━━ Supplied records

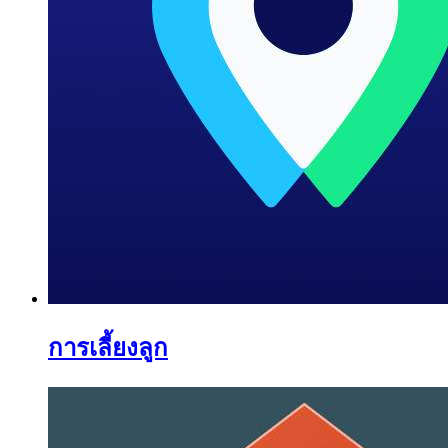
การเลี้ยงลูก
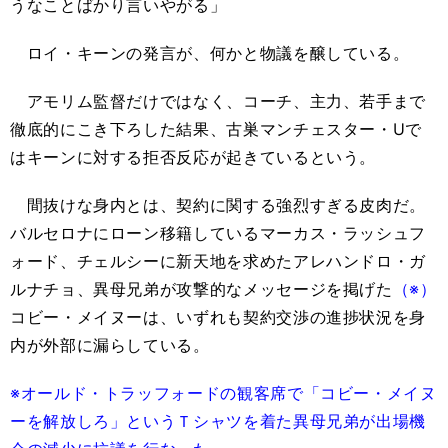
うなことばかり言いやがる」
ロイ・キーンの発言が、何かと物議を醸している。
アモリム監督だけではなく、コーチ、主力、若手まで
徹底的にこき下ろした結果、古巣マンチェスター・Uで
はキーンに対する拒否反応が起きているという。
間抜けな身内とは、契約に関する強烈すぎる皮肉だ。
バルセロナにローン移籍しているマーカス・ラッシュフ
ォード、チェルシーに新天地を求めたアレハンドロ・ガ
ルナチョ、異母兄弟が攻撃的なメッセージを掲げた
（※）
コビー・メイヌーは、いずれも契約交渉の進捗状況を身
内が外部に漏らしている。
※オールド・トラッフォードの観客席で「コビー・メイヌ
ーを解放しろ」というＴシャツを着た異母兄弟が出場機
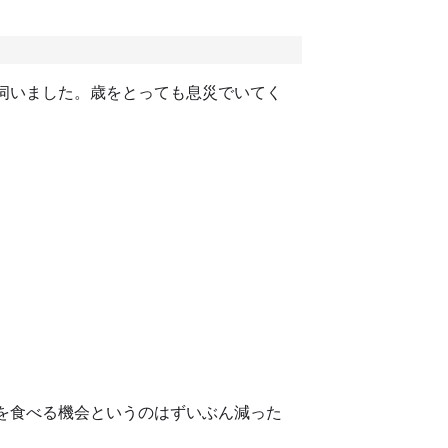
伺いました。歳をとっても息災でいてく
を食べる機会というのはずいぶん減った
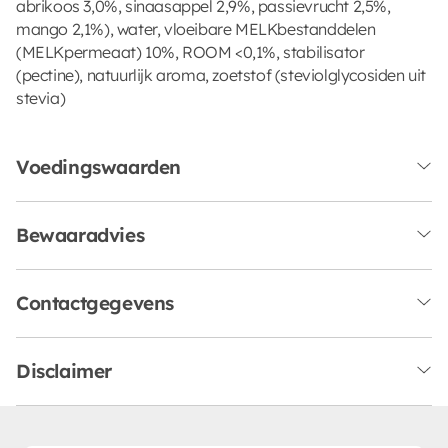
abrikoos 3,0%, sinaasappel 2,9%, passievrucht 2,5%,
mango 2,1%), water, vloeibare MELKbestanddelen
(MELKpermeaat) 10%, ROOM <0,1%, stabilisator
(pectine), natuurlijk aroma, zoetstof (steviolglycosiden uit
stevia)
Voedingswaarden
Bewaaradvies
Contactgegevens
Disclaimer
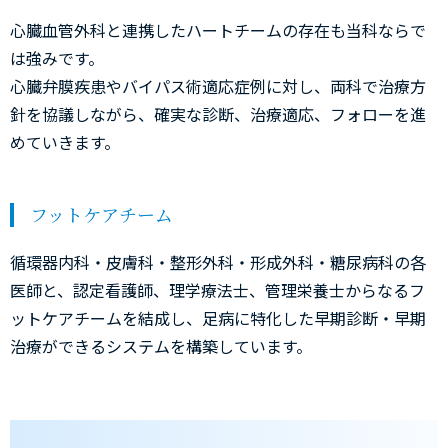
心臓血管外科と連携したハートチームの存在も当科ならで
は強みです。
心臓弁膜疾患やバイパス術適応症例に対し、両科で治療方
針を協議しながら、確実な診断、治療適応、フォローを進
めていきます。
フットケアチーム
循環器内科・皮膚科・整形外科・形成外科・糖尿病科の各
医師と、認定看護師、理学療法士、管理栄養士からなるフ
ットケアチームを結成し、足病に特化した早期診断・早期
治療ができるシステムを構築しています。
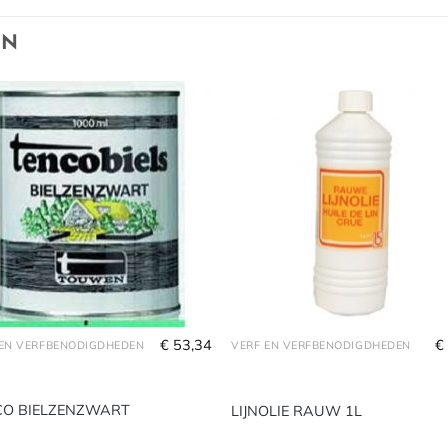
EN
€
53,34
€
 EN VERFBENODIGDHEDEN
VERF EN VERFBENODIGDHEDEN
CO BIELZENZWART
LIJNOLIE RAUW 1L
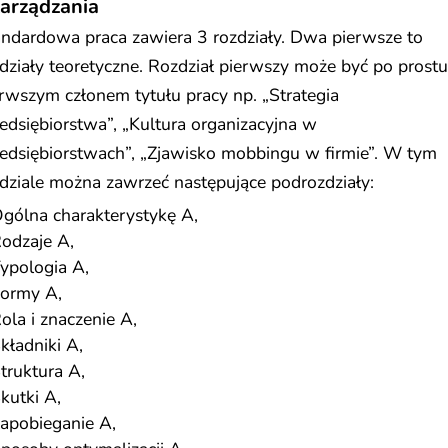
zarządzania
ndardowa praca zawiera 3 rozdziały. Dwa pierwsze to
działy teoretyczne. Rozdział pierwszy może być po prostu
rwszym członem tytułu pracy np. „Strategia
edsiębiorstwa”, „Kultura organizacyjna w
edsiębiorstwach”, „Zjawisko mobbingu w firmie”. W tym
dziale można zawrzeć następujące podrozdziały:
gólna charakterystykę A,
odzaje A,
ypologia A,
ormy A,
ola i znaczenie A,
kładniki A,
truktura A,
kutki A,
apobieganie A,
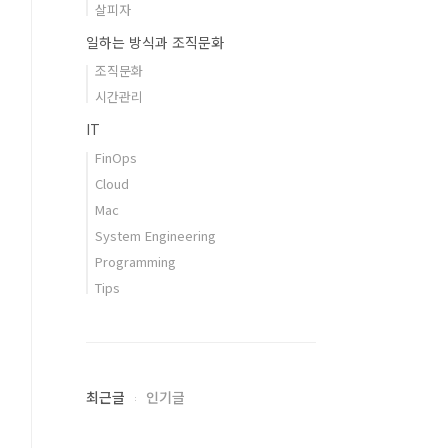
살피자
일하는 방식과 조직문화
조직문화
시간관리
IT
FinOps
Cloud
Mac
System Engineering
Programming
Tips
최근글
인기글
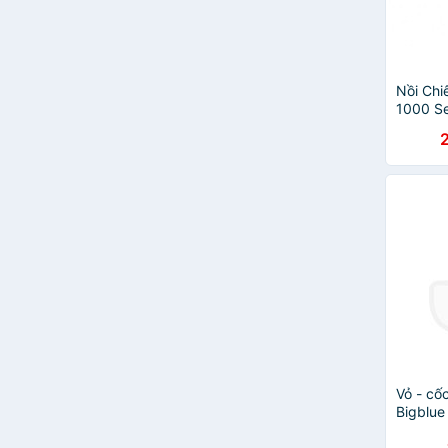
Nồi Ch
1000 Se
NA120/
Tích 4.
Chính 
Vỏ - cốc
Bigblue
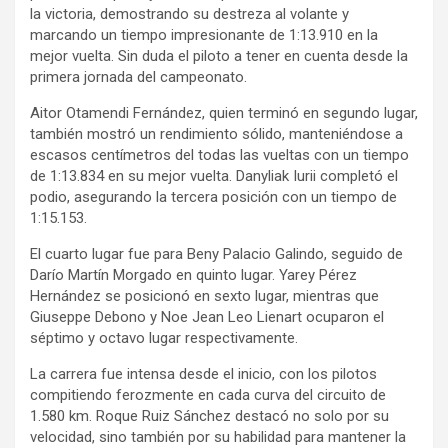
la victoria, demostrando su destreza al volante y
marcando un tiempo impresionante de 1:13.910 en la
mejor vuelta. Sin duda el piloto a tener en cuenta desde la
primera jornada del campeonato.
Aitor Otamendi Fernández, quien terminó en segundo lugar,
también mostró un rendimiento sólido, manteniéndose a
escasos centímetros del todas las vueltas con un tiempo
de 1:13.834 en su mejor vuelta. Danyliak Iurii completó el
podio, asegurando la tercera posición con un tiempo de
1:15.153.
El cuarto lugar fue para Beny Palacio Galindo, seguido de
Darío Martín Morgado en quinto lugar. Yarey Pérez
Hernández se posicionó en sexto lugar, mientras que
Giuseppe Debono y Noe Jean Leo Lienart ocuparon el
séptimo y octavo lugar respectivamente.
La carrera fue intensa desde el inicio, con los pilotos
compitiendo ferozmente en cada curva del circuito de
1.580 km. Roque Ruiz Sánchez destacó no solo por su
velocidad, sino también por su habilidad para mantener la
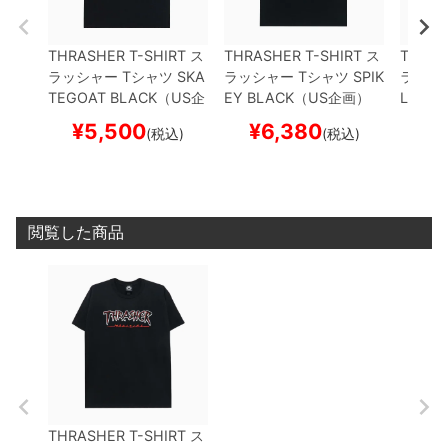
THRASHER T-SHIRT
ス
THRASHER T-SHIRT
ス
THRAS
ラッシャー
Tシャツ
SKA
ラッシャー
Tシャツ
SPIK
ラッシ
TEGOAT
BLACK（US企
EY
BLACK（US企画）
LOON
画）
スケートボード ス
スケートボード スケボー
画）
ス
¥
5,500
¥
6,380
¥
(税込)
(税込)
ケボー
ケボー
閲覧した商品
THRASHER T-SHIRT
ス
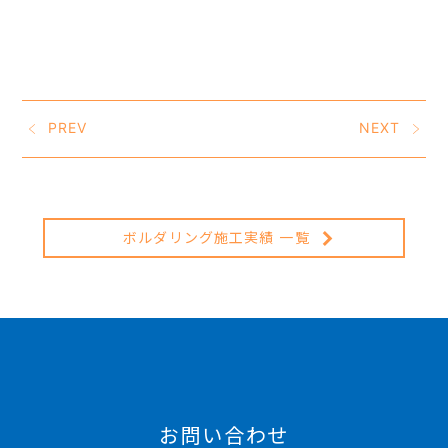
PREV
NEXT
ボルダリング施工実績 一覧
お問い合わせ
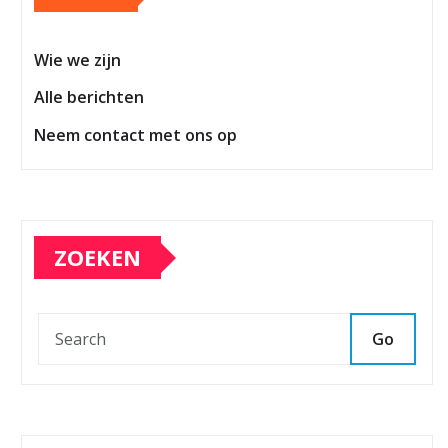
Wie we zijn
Alle berichten
Neem contact met ons op
ZOEKEN
Go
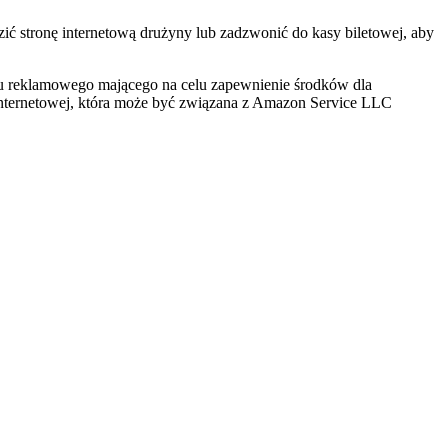
 stronę internetową drużyny lub zadzwonić do kasy biletowej, aby
mu reklamowego mającego na celu zapewnienie środków dla
y internetowej, która może być związana z Amazon Service LLC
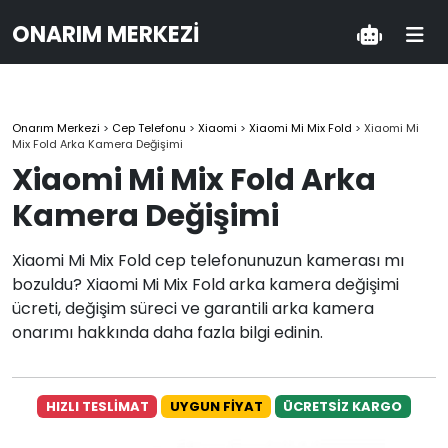
ONARIM MERKEZI
Onarım Merkezi
>
Cep Telefonu
>
Xiaomi
>
Xiaomi Mi Mix Fold
>
Xiaomi Mi
Mix Fold Arka Kamera Değişimi
Xiaomi Mi Mix Fold Arka
Kamera Değişimi
Xiaomi Mi Mix Fold cep telefonunuzun kamerası mı
bozuldu? Xiaomi Mi Mix Fold arka kamera değişimi
ücreti, değişim süreci ve garantili arka kamera
onarımı hakkında daha fazla bilgi edinin.
HIZLI TESLİMAT
UYGUN FİYAT
ÜCRETSİZ KARGO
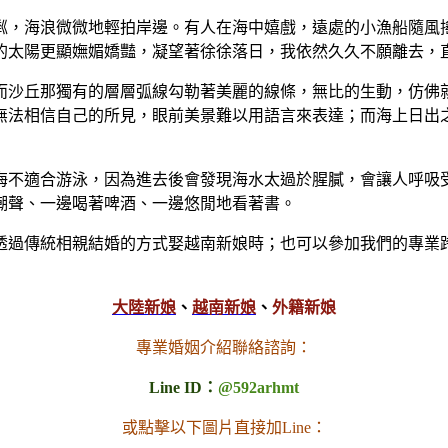
粼，海浪微微地輕拍岸邊。有人在海中嬉戲，遠處的小漁船隨風
的太陽更顯嫵媚嬌豔，凝望著徐徐落日，我依然久久不願離去，
而沙丘那獨有的層層弧線勾勒著美麗的線條，無比的生動，仿佛
無法相信自己的所見，眼前美景難以用語言來表達；而海上日出
海不適合游泳，因為進去後會發現海水太過於腥膩，會讓人呼吸
潮聲、一邊喝著啤酒、一邊悠閒地看著書。
透過傳統相親結婚的方式娶越南新娘時；也可以參加我們的專業
大陸新娘
、
越南新娘
、
外籍新娘
專業婚姻介紹聯絡諮詢：
Line ID：
@592arhmt
或點擊以下圖片直接加Line：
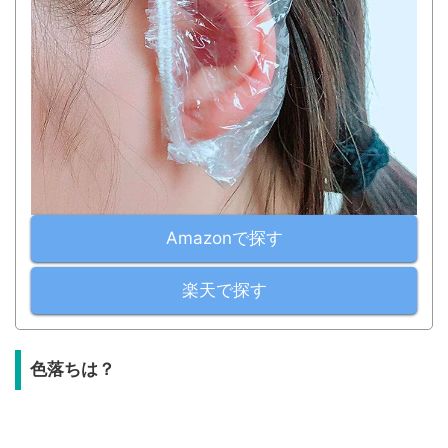
Amazonで探す
楽天で探す
色落ちは？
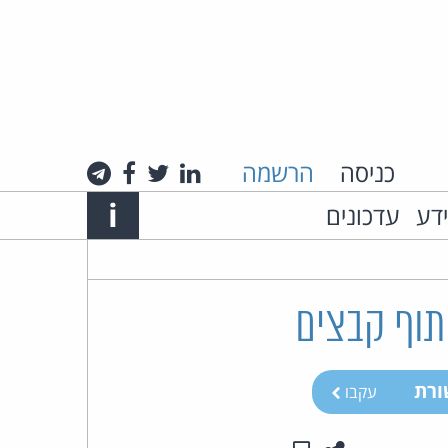
כניסה
הרשמה
לינקדאין
טוויטר
פייסבוק
טלגרם
Info
i
ידע
עדכונים
אתר
האינטרנט
של
תוף קבצים
עו"ד
רת
עקבו
חיים
רביה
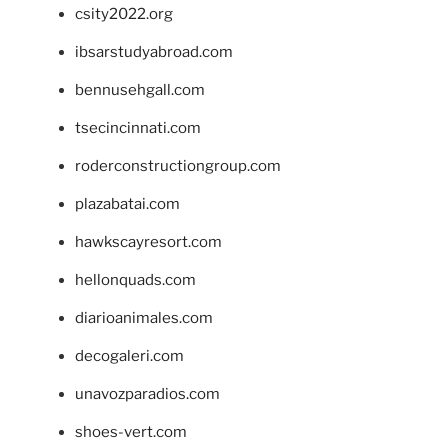
csity2022.org
ibsarstudyabroad.com
bennusehgall.com
tsecincinnati.com
roderconstructiongroup.com
plazabatai.com
hawkscayresort.com
hellonquads.com
diarioanimales.com
decogaleri.com
unavozparadios.com
shoes-vert.com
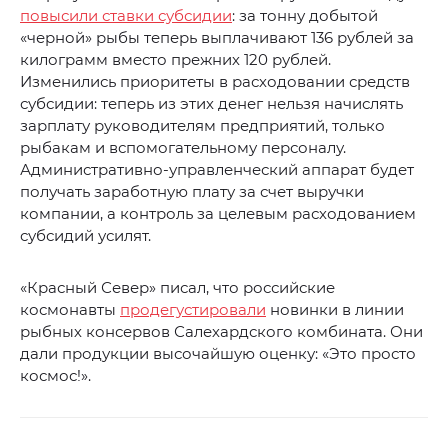
повысили ставки субсидии
: за тонну добытой
«черной» рыбы теперь выплачивают 136 рублей за
килограмм вместо прежних 120 рублей.
Изменились приоритеты в расходовании средств
субсидии: теперь из этих денег нельзя начислять
зарплату руководителям предприятий, только
рыбакам и вспомогательному персоналу.
Административно-управленческий аппарат будет
получать заработную плату за счет выручки
компании, а контроль за целевым расходованием
субсидий усилят.
«Красный Север» писал, что российские
космонавты
продегустировали
новинки в линии
рыбных консервов Салехардского комбината. Они
дали продукции высочайшую оценку: «Это просто
космос!».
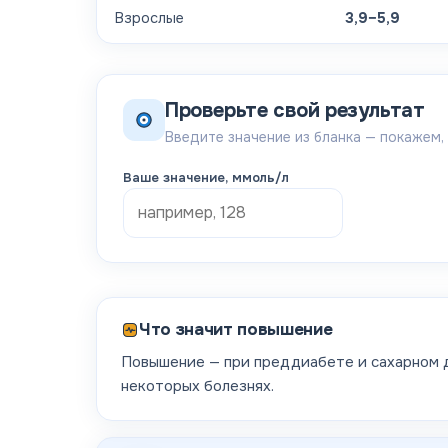
Взрослые
3,9–5,9
Проверьте свой результат
Введите значение из бланка — покажем,
Ваше значение
, ммоль/л
Что значит повышение
Повышение — при преддиабете и сахарном д
некоторых болезнях.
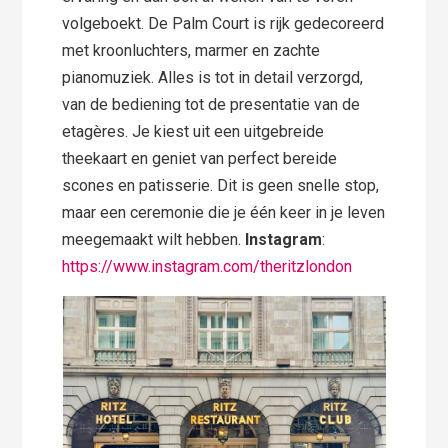
volgeboekt. De Palm Court is rijk gedecoreerd
met kroonluchters, marmer en zachte
pianomuziek. Alles is tot in detail verzorgd,
van de bediening tot de presentatie van de
etagères. Je kiest uit een uitgebreide
theekaart en geniet van perfect bereide
scones en patisserie. Dit is geen snelle stop,
maar een ceremonie die je één keer in je leven
meegemaakt wilt hebben.
Instagram
:
https://www.instagram.com/theritzlondon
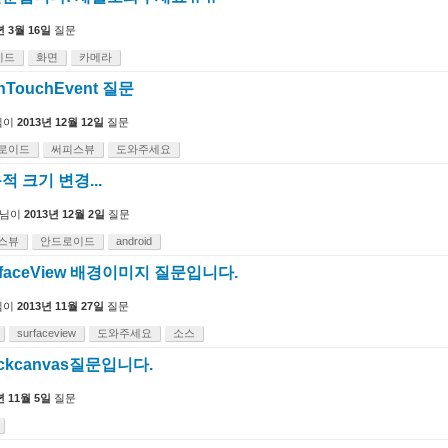
년 3월 16일
질문
이드
화면
카메라
onTouchEvent 질문
님이
2013년 12월 12일
질문
로이드
써피스뷰
도와주세요
동적 크기 변경...
님이
2013년 12월 2일
질문
스뷰
안드로이드
android
faceView 배경이미지 질문입니다.
님이
2013년 11월 27일
질문
surfaceview
도와주세요
소스
 lockcanvas질문입니다.
년 11월 5일
질문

━━━━

### Task
Could you reproduce exactly, and only, the lines from the start of the records through the line containing "ndardowa praca zawiera", leaving out the pictures?

### Task output
การเลี้ยงลูก
うなことばかり言いやがる」
ロイ・キーンの発言が、何かと物議を醸している。
アモリム監督だけではなく、コーチ、主力、若手まで
徹底的にこき下ろした結果、古巣マンチェスター・Uで
はキーンに対する拒否反応が起きているという。
間抜けな身内とは、契約に関する強烈すぎる皮肉だ。
バルセロナにローン移籍しているマーカス・ラッシュフ
ォード、チェルシーに新天地を求めたアレハンドロ・ガ
ルナチョ、異母兄弟が攻撃的なメッセージを掲げた
（※）
コビー・メイヌーは、いずれも契約交渉の進捗状況を身
内が外部に漏らしている。
※オールド・トラッフォードの観客席で「コビー・メイヌ
ーを解放しろ」というＴシャツを着た異母兄弟が出場機
伺いました。歳をとっても息災でいてく
を食べる機会というのはずいぶん減った
abrikoos 3,0%, sinaasappel 2,9%, passievrucht 2,5%,
mango 2,1%), water, vloeibare MELKbestanddelen
(MELKpermeaat) 10%, ROOM <0,1%, stabilisator
(pectine), natuurlijk aroma, zoetstof (steviolglycosiden uit
stevia)
Voedingswaarden
Bewaaradvies
Contactgegevens
Disclaimer
心臓血管外科と連携したハートチームの存在も当科ならで
は強みです。
心臓弁膜疾患やバイパス術適応症例に対し、両科で治療方
針を協議しながら、確実な診断、治療適応、フォローを進
めていきます。
フットケアチーム
循環器内科・皮膚科・整形外科・形成外科・糖尿病科の各
医師と、認定看護師、理学療法士、管理栄養士からなるフ
ットケアチームを結成し、足病に特化した早期診断・早期
治療ができるシステムを構築しています。
EN
€
53,34
€
 EN VERFBENODIGDHEDEN
VERF EN VERFBENODIGDHEDEN
CO BIELZENZWART
LIJNOLIE RAUW 1L
zarządzania
ndardowa praca zawiera 3 rozdziały. Dwa pierwsze to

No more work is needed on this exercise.